Identifying and Preventing Employee Fraud

According to the Association of Certified Fraud Examiners, businesses lose 5% of their annual revenue to employee fraud and abuse. Businesses with fewer than 150 employees—are the most vulnerable to employee fraud. They lack the resources to absorb losses.

As well, most employers trust the people that they work with every day. A small business can feel like family, and discovering fraud can have an emotional and morale impact. As uncomfortable as it may feel to think about fraud, knowing where to identify it and how to prevent it can protect your business’s future.

Most Common Areas of Employee Fraud

To identify employee fraud, you need to know where it’s most common. This will also help you put checks and processes in place to prevent fraud.

Check tampering is one place where a fraudulent employee may skim off the stop. They could steal blank checks and forge amounts and signatures on them. It’s also easy to alter a number by shifting a decimal point or adding a zero.

If you make a habit of leaving a few signed, blank checks over the weekend for the restaurant manager, they could take advantage of this. One of the best ways to prevent this type of fraud is to leave your business checkbook locked up, and never sign blank checks. Another way is to shift all your payments to online, automatic payments that can’t be altered.

Your bi-weekly or monthly payroll processing offers another opportunity for fraud. Your bookkeeper could set up and pay a fake employee. They could direct a paycheck to the wrong bank account, or even raise a pay rate without authorization.

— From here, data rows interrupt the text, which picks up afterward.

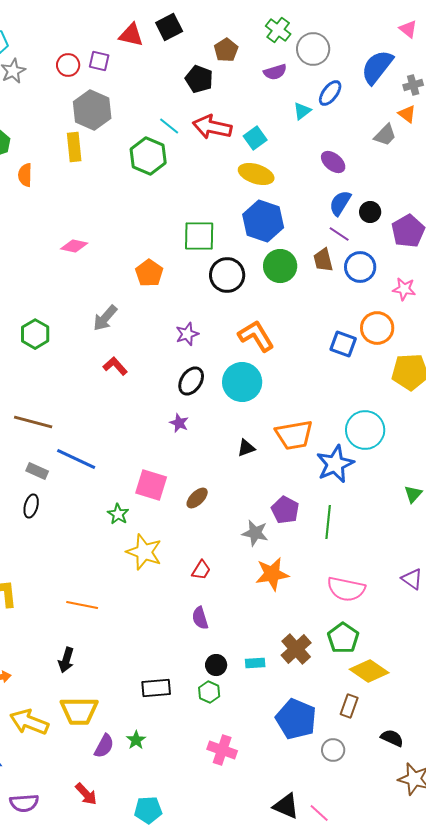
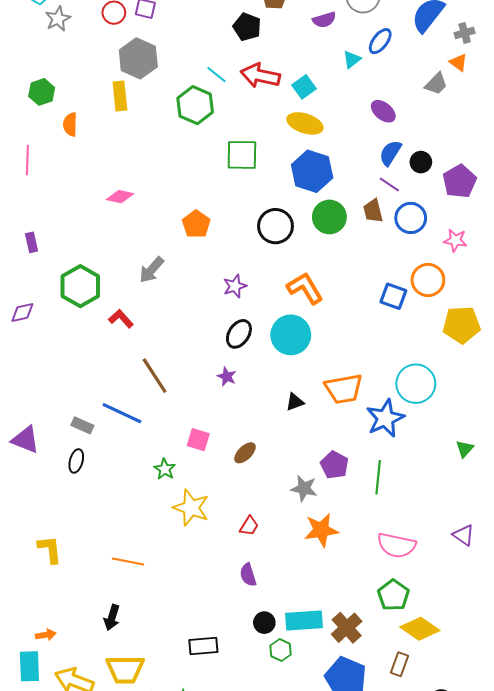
green square: (199, 236) -> (242, 155), moved
green hexagon: (35, 334) -> (80, 286), size x1.4
red L-shape: (115, 366) -> (121, 319), moved
brown line: (33, 422) -> (155, 376), moved, turned 42
pink square: (151, 485) -> (198, 440), size x0.7
brown cross: (296, 649) -> (347, 628), moved
cyan rectangle: (255, 663) -> (304, 621), size x1.8
green hexagon: (209, 692) -> (281, 650), moved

How closely do you watch your accounts payable? Billing schemes allow some fraudsters to line their pockets by mocking up and paying fake invoices. Or, they could set up a dummy vendor in your system.

Employees other than your payroll supervisor or accounts payable clerk also have opportunities for fraud. Your salespeople could try to sneak unauthorized expenses past the bookkeeper – such as a hefty bar bill when company policy doesn’t reimburse alcohol-related expenses. Or, they could submit fake expenses that they never incurred.

Preventing Employee Fraud

Keep a close eye on your financial statements. You should review them quarterly, at a minimum, but also performing unannounced spot checks can keep people honest. If they never know when you’re going to request a bank reconciliation, they’re less likely to take the risk of writing a fake check.

If you see unusual spikes, or activity, ask questions. In larger corporations, senior management often reviews a monthly flux explanation file which explains large movements. This could be beneficial to a smaller company.

As often as you feel is necessary, review a list of your vendors and look for anything unusual. Pay particular attention to any new vendors, especially if you’re concerned about a jump in accounts payable. If you’re not comfortable performing this analysis yourself, ask your accountant or tax professional about their fraud and audit services.

Another method of preventing fraud is segregating duties. No one employee should have end-to-end control over payments.

You could set up a process where all invoices for payment go through a supervisor for review. Establish a policy where two signatures are required for payments over a certain amount. Or, have a different person set up all new employees and vendors than the bookkeeper who cuts the actual checks.

Education is also key to preventing fraud. The salesperson could have submitted the expense reimbursement in good faith. Conduct anti-fraud training on at least a yearly basis, if not more often.

Employees who know what to look for can help you find fraud perpetrated by someone else in your organization. If they’re aware of policies and procedures to prevent fraud, it prevents innocent mistakes. And it’s a less confrontational way to let your employees know that you do pay attention.

What If You Find Fraud?

You must act swiftly and decisively if you find fraud, but before you fire an employee make sure that you have fully documented their misbehavior and have proof.

In most cases, it’s not worth the time or money to prosecute small thefts. Letting the person go without a reference may be the easiest way to resolve the problem. Check local laws and involve your human resources department in whatever actions you take, as this protects you from a potential lawsuit.

In the case of large amounts, you may need to prosecute. This could involve working with an accountant, human resources, and legal professionals. In many cases, it’s best to speak with them before the employee is aware that you’ve found their fraud.

Employee fraud is a difficult, and costly, topic. It can feel like, and often is, a betrayal. Prevention is key, but it’s unrealistic to think that you could be in business for years without at least one instance where it rears its ugly head. Knowing how to handle it minimizes its impact and helps you move beyond the situation faster.